No Brasil, após o advento da República, final do século XIX, as cidades passam por
intensas transformações. O fluxo migratório do campo para cidade e de cidade para cidade, as
mudanças demográficas e sociais, o surgimento de novas cidades, o povoamento do espaço
urbano, a construção de habitações de maneira desordenada, as epidemias etc., criam a
necessidade de modernização, leia-se organização e controle demográfico-político-social,
dessas cidades. Precisava-se organizar o espaço público e o privado. Assim, seguindo o
modelo parisiense de gestão do espaço público, onde se separava os pobres e miseráveis da
elite burguesa, o Brasil, crente neste modelo, coloca-o em prática em nossas cidades, tendo o
Rio de Janeiro como local dessa primeira experiência. O objetivo do Estado nesse momento
era
(...) estabelecer a caracterização dos espaços de abrangência pública, reservada à
circulação e lazer controlado, e daqueles privados, reservados à pratica da
intimidade institucionalizada pelos códigos de comportamentos específicos e
rígidos a serem mantidos e promovidos preferencialmente pela família nuclear. A
uma ordem estipulada pelos gestores do Estado para as ruas – públicas – devia
corresponder outra destinada às casas – privadas. (MARINS, 1998, p.136).

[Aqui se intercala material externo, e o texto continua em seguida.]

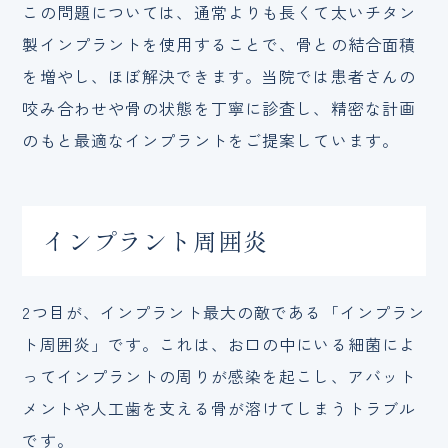
この問題については、通常よりも長くて太いチタン
製インプラントを使用することで、骨との結合面積
を増やし、ほぼ解決できます。当院では患者さんの
咬み合わせや骨の状態を丁寧に診査し、精密な計画
のもと最適なインプラントをご提案しています。
インプラント周囲炎
2つ目が、インプラント最大の敵である「インプラン
ト周囲炎」です。これは、お口の中にいる細菌によ
ってインプラントの周りが感染を起こし、アバット
メントや人工歯を支える骨が溶けてしまうトラブル
です。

As epidemias e endemias de cólera, febre amarela, malaria, varíola, tuberculose, a
peste bubônica, decorrentes das péssimas condições de saúde das populações e dos espaços
habitados aumentavam o controle médico sanitário. Destruíam-se as casas das populações
pobres, consideradas como foco das doenças, com o intuito de excluir do espaço urbano essa
população que ameaçava a ordem social. O que não se mostra uma estratégia eficaz, pois
começa a construção das favelas. Como resposta da população excluída, temos em 1904, a
Revolta da Vacina diante da obrigatoriedade da vacinação contra a varíola. Invade-se as casas
das famílias na busca de doentes, na profilaxia dos espaços públicos e privados. (ibid)
A medicina social brasileira, por meio das políticas higienistas, invadiu a família,
criando um estado de dependência e impondo regras e normas não só relativas à higiene mas
também à moral, ao físico, ao sexual e ao intelectual, com o objetivo de que as famílias
“cultivassem o gosto pela saúde, exterminando assim, a desordem higiênica, dos velhos
hábitos coloniais” (COSTA, 1979, p. 12). Ela se impôs como técnica de regulação do contato
entre indivíduos e família com a cidade e o Estado.